Chapter 63. XML document type definitions

Index

Defining custom document type entities
#include <x/xml/doc.H>
#include <x/xml/newdtd.H>

auto empty_document=x::xml::doc::create();
lock->create_child()->element({"html"})
    ->element({"body"})
    ->element({"p"})
    ->text("Hello world");
lock->create_internal_dtd("-//W3C//DTD XHTML 1.0 Strict//EN",
                          "http://www.w3.org/TR/xhtml1/DTD/xhtml1-strict.dtd");
lock->save_file("filename.html", true);

This example creates the following file:


<?xml version="1.0" encoding="UTF-8"?>
<!DOCTYPE html PUBLIC "-//W3C//DTD XHTML 1.0 Strict//EN" "http://www.w3.org/TR/xhtml1/DTD/xhtml1-strict.dtd">
<html xmlns="http://www.w3.org/1999/xhtml">
  <body>
    <p>Hello world</p>
  </body>
</html>

A writer lock's create_internal_dtd() method adds a DOCTYPE declaration to the XML document. The XML document cannot be empty. create_internal_dtd() returns a x::xml::newdtd, which is a reference to a reference-counted object with methods that further modify the document type declaration.

A reader lock's get_internal_dtd() returns a x::xml::dtd that represents the existing document's DOCTYPE declaration. A writer lock also implements get_internal_dtd(), but the writer lock's version returns a x::xml::newdtd. x::xml::newdtd's object is a subclass of x::xml::dtd's object and inherits all of x::xml::dtd's object's methods that provide access to the DOCTYPE's definition:

auto dtd=rlock->get_internal_dtd();

if (dtd->exists())
{
    std::cout << "Name: " << dtd->name() << std::endl
              << dtd->external_id() << std::endl
              << dtd->system_id() << std::endl;
}

get_internal_dtd() returns a x::xml::dtd or a x::xml::newdtd even when the XML document does not have a DOCTYPE. Its exists() returns a bool indication whether the DOCTYPE exists. If so, name(), external_id(), and system_id() indicate the DOCTYPE's name, public/external identifier, and the system identifier.

Note

x::xml::dtd and x::xml::newdtd are references to a reference-counted objects that get created by a reader or a writer lock. They each hold an internal reference on the lock that created them, until all references to x::xml::dtd's or x::xml::newdtd's object go out of scope and it gets destroyed.

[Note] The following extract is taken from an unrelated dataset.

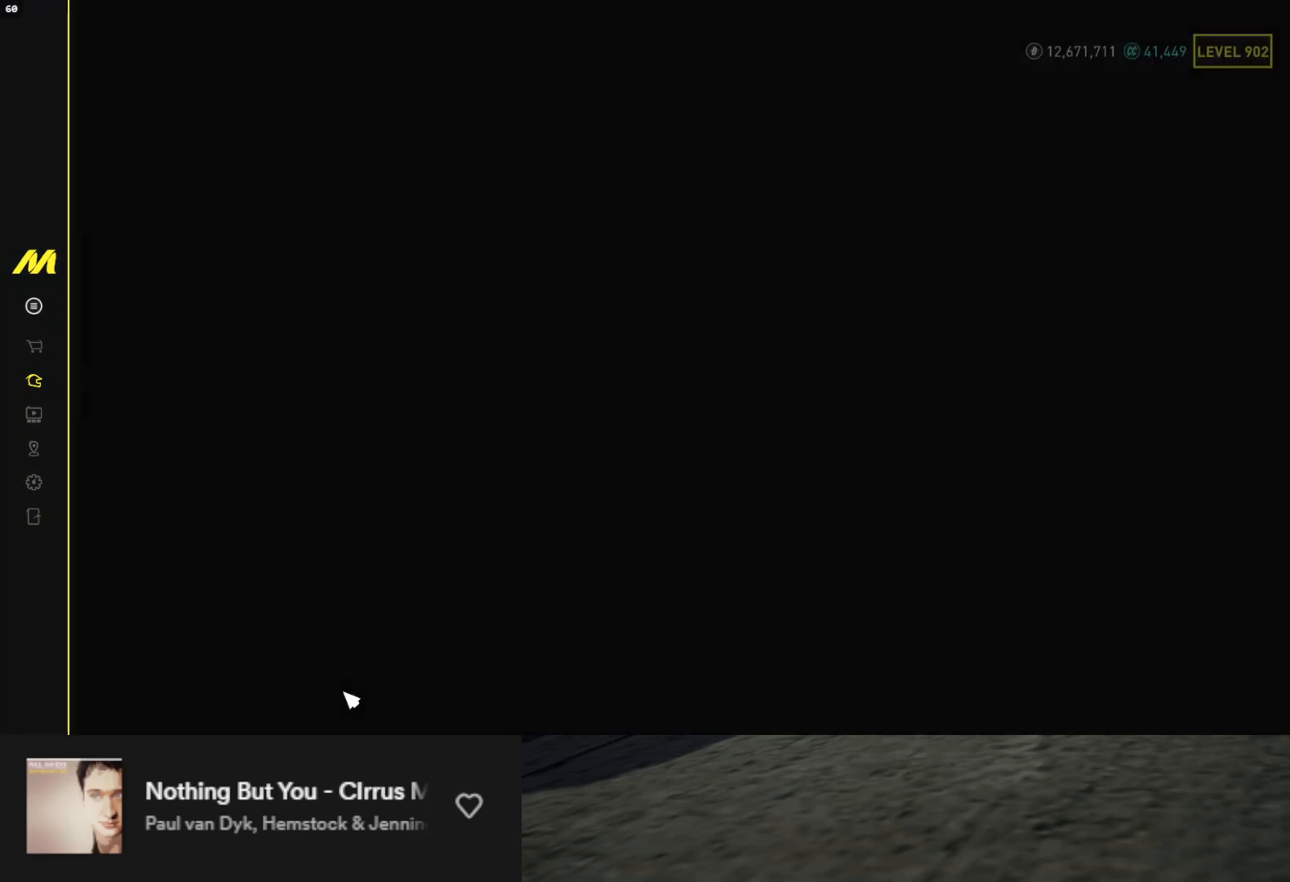
{"buttons": [], "left_stick": "center", "right_stick": "center", "events": []}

Generally, they follow the same thread-safe semantics as their corresponding locks. Different threads can retrieve and use their own respective x::xml::dtd, but only one thread can use a given x::xml::dtd at the same time. Only one writer lock can exist at the same time, so there's only one x::xml::newdtd in existence, and only one thread can access the x::xml::newdtd. At this time, it's possible to call get_internal_dtd() a second time which technically returns a different x::xml::newdtd; however for all practical purposes it's the same underlying object, and only one thread can use a x::xml::newdtd, at a time.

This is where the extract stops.